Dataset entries

'''

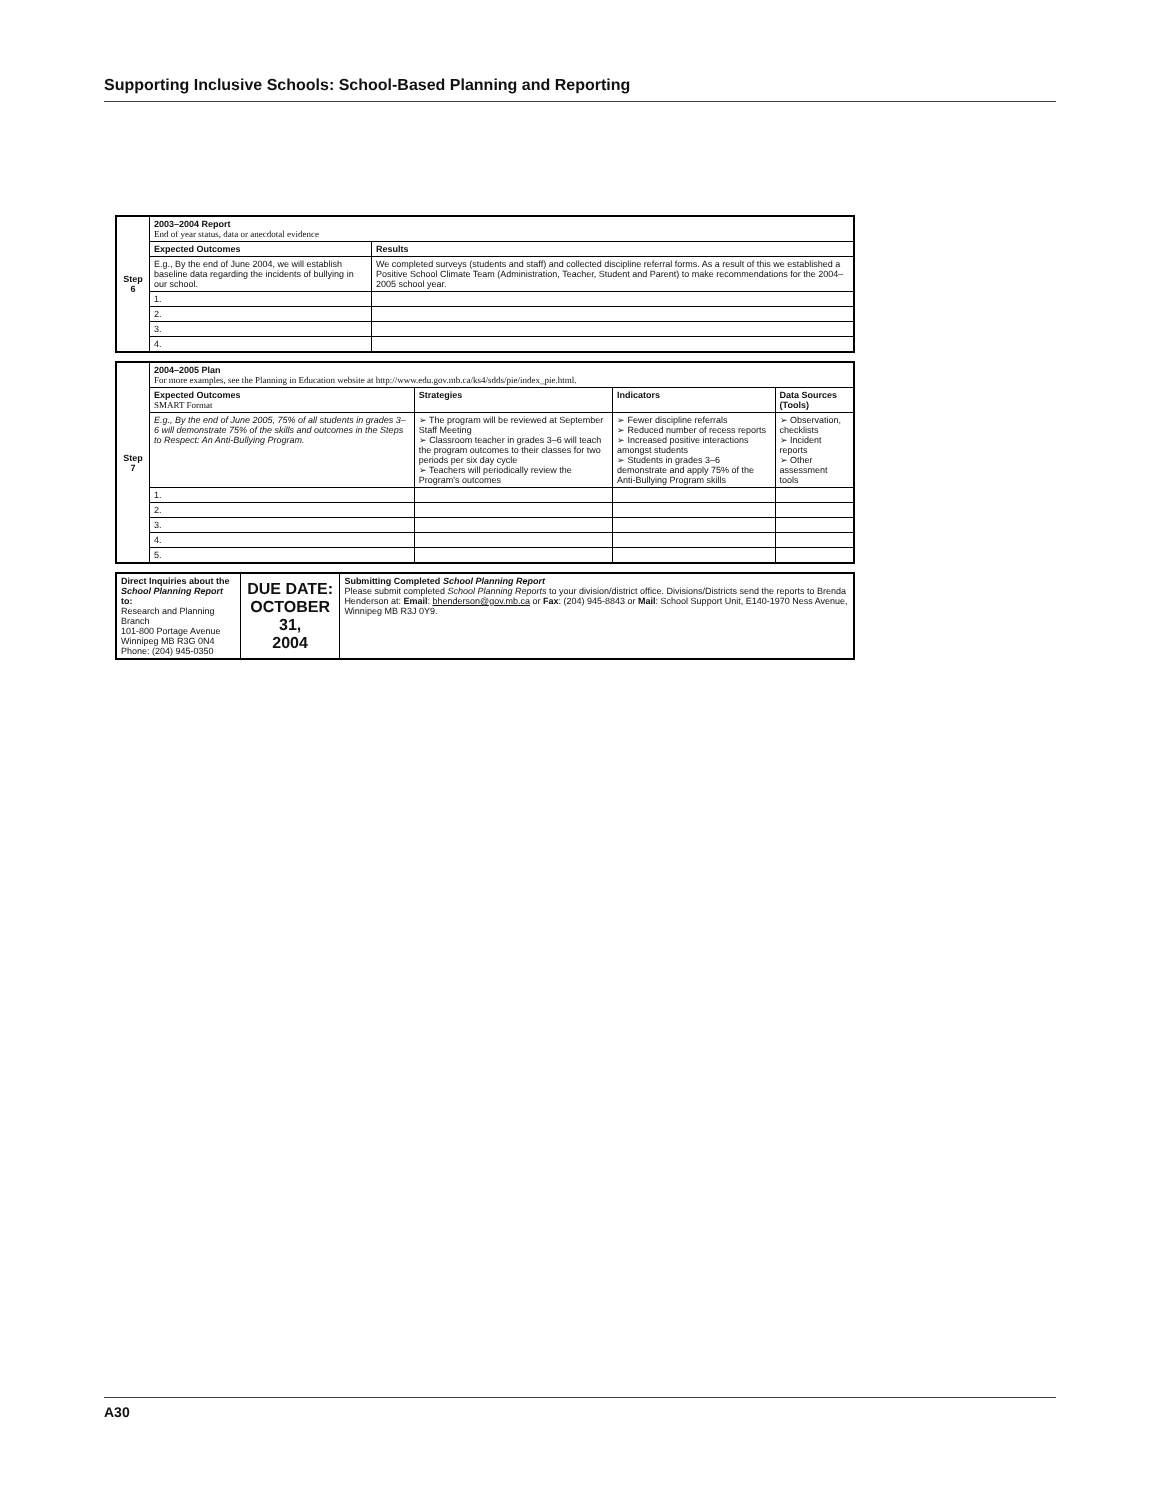Supporting Inclusive Schools: School-Based Planning and Reporting
| Step 6 | 2003–2004 Report End of year status, data or anecdotal evidence | |
| | Expected Outcomes | Results |
| | E.g., By the end of June 2004, we will establish baseline data regarding the incidents of bullying in our school. | We completed surveys (students and staff) and collected discipline referral forms. As a result of this we established a Positive School Climate Team (Administration, Teacher, Student and Parent) to make recommendations for the 2004–2005 school year. |
| | 1. | |
| | 2. | |
| | 3. | |
| | 4. | |
| Step 7 | 2004–2005 Plan For more examples, see the Planning in Education website at http://www.edu.gov.mb.ca/ks4/sdds/pie/index_pie.html. | | | |
| | Expected Outcomes SMART Format | Strategies | Indicators | Data Sources (Tools) |
| | E.g., By the end of June 2005, 75% of all students in grades 3–6 will demonstrate 75% of the skills and outcomes in the Steps to Respect: An Anti-Bullying Program. | ➢ The program will be reviewed at September Staff Meeting ➢ Classroom teacher in grades 3–6 will teach the program outcomes to their classes for two periods per six day cycle ➢ Teachers will periodically review the Program's outcomes | ➢ Fewer discipline referrals ➢ Reduced number of recess reports ➢ Increased positive interactions amongst students ➢ Students in grades 3–6 demonstrate and apply 75% of the Anti-Bullying Program skills | ➢ Observation, checklists ➢ Incident reports ➢ Other assessment tools |
| | 1. | | | |
| | 2. | | | |
| | 3. | | | |
| | 4. | | | |
| | 5. | | | |
| Direct Inquiries about the School Planning Report to: Research and Planning Branch 101-800 Portage Avenue Winnipeg MB R3G 0N4 Phone: (204) 945-0350 | DUE DATE: OCTOBER 31, 2004 | Submitting Completed School Planning Report Please submit completed School Planning Reports to your division/district office. Divisions/Districts send the reports to Brenda Henderson at: Email : bhenderson@gov.mb.ca or Fax : (204) 945-8843 or Mail : School Support Unit, E140-1970 Ness Avenue, Winnipeg MB R3J 0Y9. |
A30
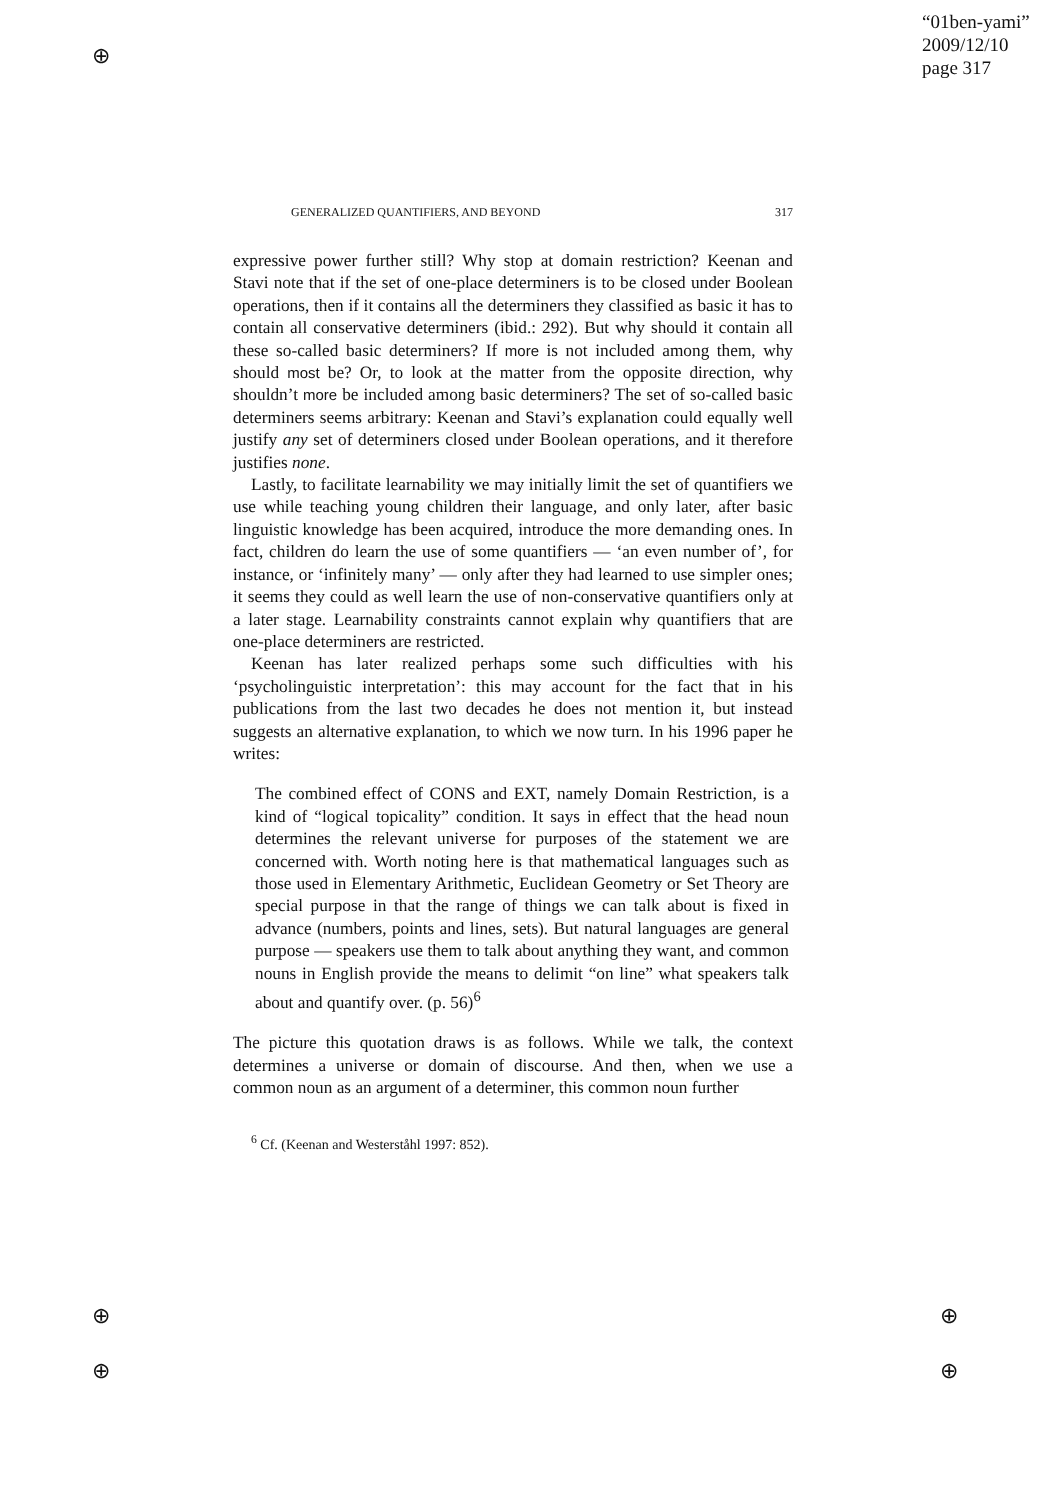⊕
⊕
⊕
⊕
⊕
“01ben-yami”
2009/12/10
page 317
GENERALIZED QUANTIFIERS, AND BEYOND 317
expressive power further still? Why stop at domain restriction? Keenan and Stavi note that if the set of one-place determiners is to be closed under Boolean operations, then if it contains all the determiners they classified as basic it has to contain all conservative determiners (ibid.: 292). But why should it contain all these so-called basic determiners? If more is not included among them, why should most be? Or, to look at the matter from the opposite direction, why shouldn’t more be included among basic determiners? The set of so-called basic determiners seems arbitrary: Keenan and Stavi’s explanation could equally well justify any set of determiners closed under Boolean operations, and it therefore justifies none.
Lastly, to facilitate learnability we may initially limit the set of quantifiers we use while teaching young children their language, and only later, after basic linguistic knowledge has been acquired, introduce the more demanding ones. In fact, children do learn the use of some quantifiers — ‘an even number of’, for instance, or ‘infinitely many’ — only after they had learned to use simpler ones; it seems they could as well learn the use of non-conservative quantifiers only at a later stage. Learnability constraints cannot explain why quantifiers that are one-place determiners are restricted.
Keenan has later realized perhaps some such difficulties with his ‘psycholinguistic interpretation’: this may account for the fact that in his publications from the last two decades he does not mention it, but instead suggests an alternative explanation, to which we now turn. In his 1996 paper he writes:
The combined effect of CONS and EXT, namely Domain Restriction, is a kind of “logical topicality” condition. It says in effect that the head noun determines the relevant universe for purposes of the statement we are concerned with. Worth noting here is that mathematical languages such as those used in Elementary Arithmetic, Euclidean Geometry or Set Theory are special purpose in that the range of things we can talk about is fixed in advance (numbers, points and lines, sets). But natural languages are general purpose — speakers use them to talk about anything they want, and common nouns in English provide the means to delimit “on line” what speakers talk about and quantify over. (p. 56)<sup>6</sup>
The picture this quotation draws is as follows. While we talk, the context determines a universe or domain of discourse. And then, when we use a common noun as an argument of a determiner, this common noun further
<sup>6</sup> Cf. (Keenan and Westerståhl 1997: 852).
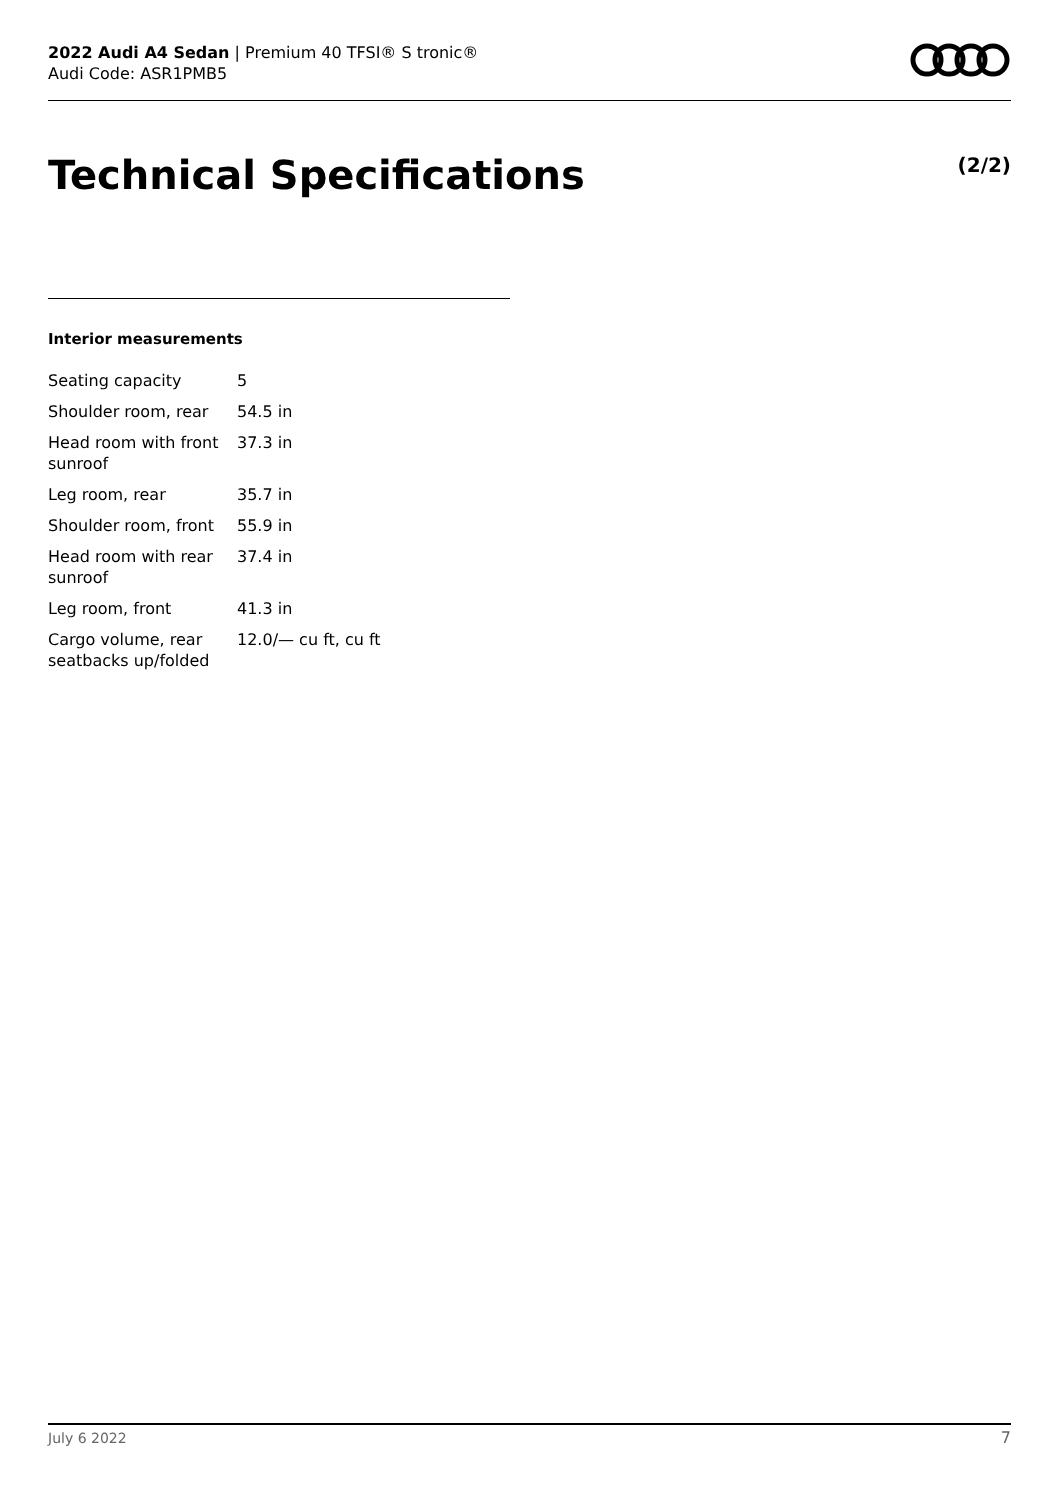2022 Audi A4 Sedan | Premium 40 TFSI® S tronic®
Audi Code: ASR1PMB5
Technical Specifications (2/2)
Interior measurements
| Seating capacity | 5 |
| Shoulder room, rear | 54.5 in |
| Head room with front sunroof | 37.3 in |
| Leg room, rear | 35.7 in |
| Shoulder room, front | 55.9 in |
| Head room with rear sunroof | 37.4 in |
| Leg room, front | 41.3 in |
| Cargo volume, rear seatbacks up/folded | 12.0/— cu ft, cu ft |
July 6 2022 7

'''

* _WORK REQUIRED_: Wherever the string "front" appears in the records above, copy the line it sits in.

* _RESPONSE AREA_:
| Head room with front sunroof | 37.3 in |
| Shoulder room, front | 55.9 in |
| Leg room, front | 41.3 in |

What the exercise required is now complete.